“Who is your emergency contact?”
For the first time in ten years, I couldn’t list the person who had been my partner.
Writing my parents’ number on the form brought up subconscious fears, some of which involved too many cats and the words ‘Old Maid’.
Becoming single again has brought many firsts.
First time being single as a self employed person with a TBI. First time making a conscious effort to maintain a positive connection with a former partner. First time viewing the process as initiation rather than a measure of self worth. The emergency contact incident has been put into perspective as weeks of self care have helped me create a foundation for a new life.
If you find yourself newly single, here are a few things that made a difference for me, and may be helpful to you.
Cry Yourself Snotty
No one said healing was pretty, but among all the contributors to climate change, used tissues rank low on the list, so let loose. If you can’t express your grief openly all the time, that is understandable, but make space to cry powerfully.
Connect with your people. I am immensely grateful for the friends and family who checked in, reached out, broke bread, and listened, without judgment. Feeling the love and support of those around me was incredible. Connect with others and let them hold space for you. Be mindful, however, of the nature of your connection. It was important to me to connect with others around my pain, my fear, my grief, without descending into man bashing or former partner bashing.
Relationships serve significant purposes, regardless of how long they last, whether they end in marriage etc. Decide what boundaries you need, regardless of factors like guilt, longing etc. Respect the boundaries of your former partner. We didn’t speak for about a month, and then, gradually increased contact, mostly around practical matters. We now talk regularly on the phone. This is not a forum for challenging each other’s boundaries or trying to influence each others’ decisions regarding the relationship.
We are continuing to discern new roles in connection to each other. When is it appropriate to reach out for support or assistance, and when is it putting one of us back into an old role?
The breakup occurred shortly before the Great American Eclipse.
I wanted to spend the once in a lifetime event with him.
Until I remembered that our connections span lifetimes.
And it is no longer his job to be the person to spend special once in a lifetime events with. Instead Spirit urged me to use this powerful event to usher in some deeper healing.
As an Intuitive Coach, I am often asked when or if people should contact a former partner. I don’t believe in formulaic answers to this.
It may not be possible for everyone to maintain contact, but it is important to be honest with yourself about your agenda. It may be tempting to pop in to surprise someone at their home or workplace, but it is important to ask “What is the purpose of doing this? Who is this serving?”
As For Facebook
Speaking of boundaries…..
While I have not had this experience, many friends and clients have stories of post breakup Facebook nightmares. With the exception of stalking, harassing, abusive or threatening behavior, when it comes to post breakup social media, the Al Anon slogan applies:
What other people say about me is none of my business.
Before checking his page ask yourself “what purpose is this serving?”

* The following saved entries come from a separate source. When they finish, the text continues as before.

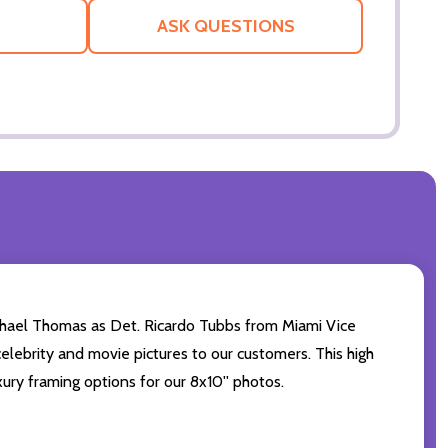
LIST
ASK QUESTIONS
ichael Thomas as Det. Ricardo Tubbs from Miami Vice
celebrity and movie pictures to our customers. This high
xury framing options for our 8x10'' photos.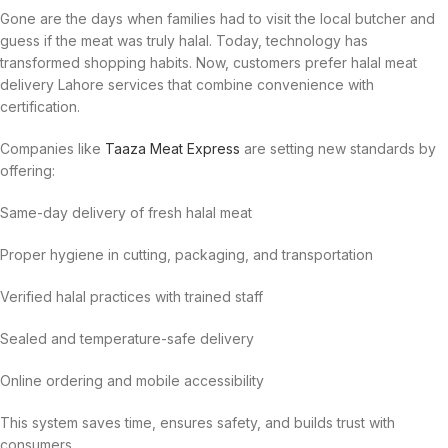
Gone are the days when families had to visit the local butcher and
guess if the meat was truly halal. Today, technology has
transformed shopping habits. Now, customers prefer halal meat
delivery Lahore services that combine convenience with
certification.
Companies like
Taaza Meat Express
are setting new standards by
offering:
Same-day delivery of fresh halal meat
Proper hygiene in cutting, packaging, and transportation
Verified halal practices with trained staff
Sealed and temperature-safe delivery
Online ordering and mobile accessibility
This system saves time, ensures safety, and builds trust with
consumers.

The energy and time spent trying to figure out who that new woman is who popped up on his newsfeed, or in a picture someone uploaded etc. is better spent tending to yourself.
I have heard friends share their salt-on-the-wound experience of seeing online flirtations or passive-aggressive posts. Maybe a jab, a defense, a desire for connection on the part of the other person, in any event one thing is definite- it is out of your control.